■ Provided records:
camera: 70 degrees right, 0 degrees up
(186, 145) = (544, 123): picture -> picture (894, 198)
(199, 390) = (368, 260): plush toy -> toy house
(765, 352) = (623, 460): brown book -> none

* * *

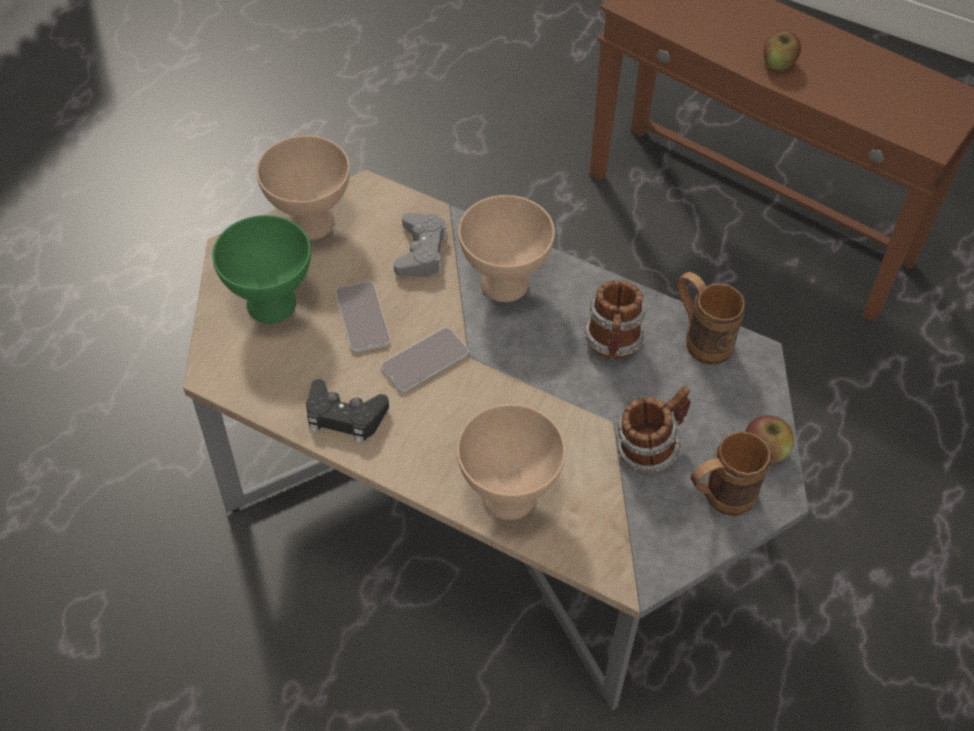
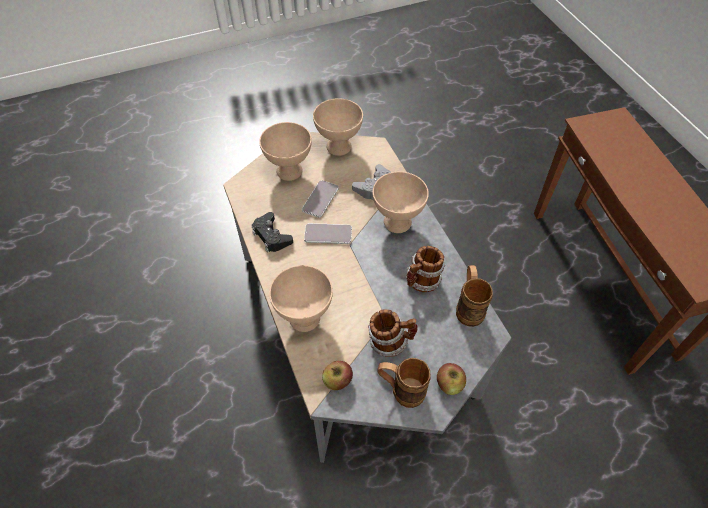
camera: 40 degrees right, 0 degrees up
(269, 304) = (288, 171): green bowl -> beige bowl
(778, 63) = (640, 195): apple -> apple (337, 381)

...

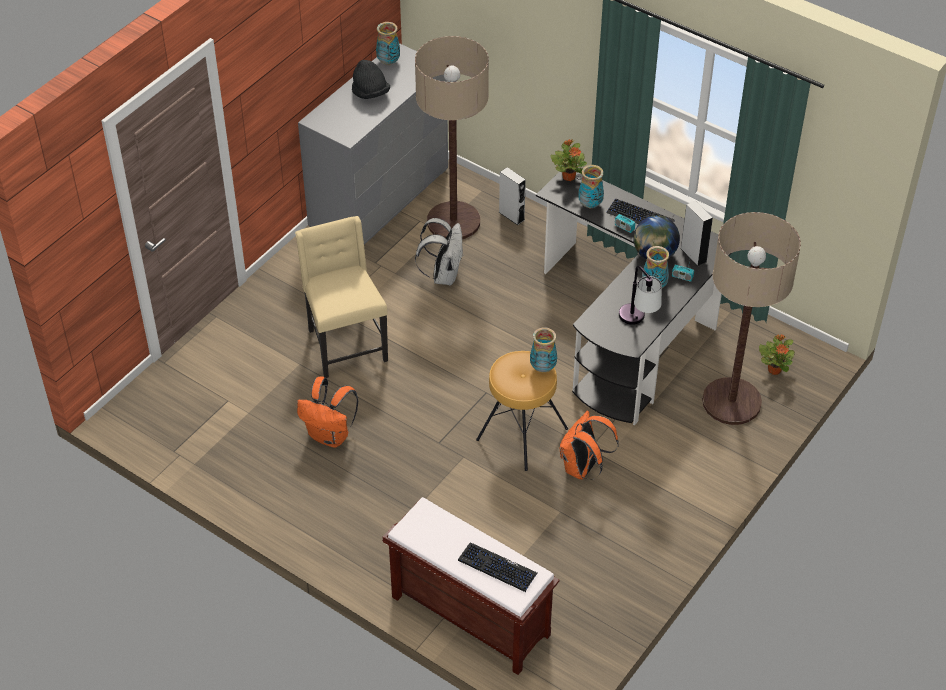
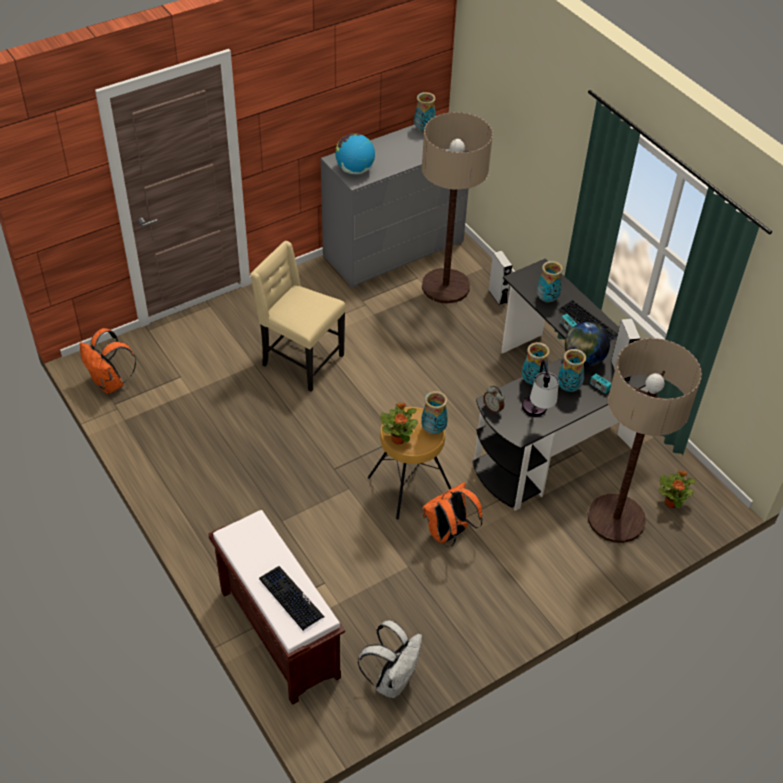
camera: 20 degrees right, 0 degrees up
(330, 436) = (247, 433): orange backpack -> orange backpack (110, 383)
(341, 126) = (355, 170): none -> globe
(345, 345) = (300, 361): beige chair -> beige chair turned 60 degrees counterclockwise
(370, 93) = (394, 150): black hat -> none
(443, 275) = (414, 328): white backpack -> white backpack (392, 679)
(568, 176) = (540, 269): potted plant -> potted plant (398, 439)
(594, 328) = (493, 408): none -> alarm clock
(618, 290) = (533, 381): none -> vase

■ Task to complete: Given the records above, return exactly the lines starting at the line containing "camera: 40 degrees right, 0 degrees up" and ending at the line containing "(778, 63) = (640, 195): apple", including both.

■ Reply:
camera: 40 degrees right, 0 degrees up
(269, 304) = (288, 171): green bowl -> beige bowl
(778, 63) = (640, 195): apple -> apple (337, 381)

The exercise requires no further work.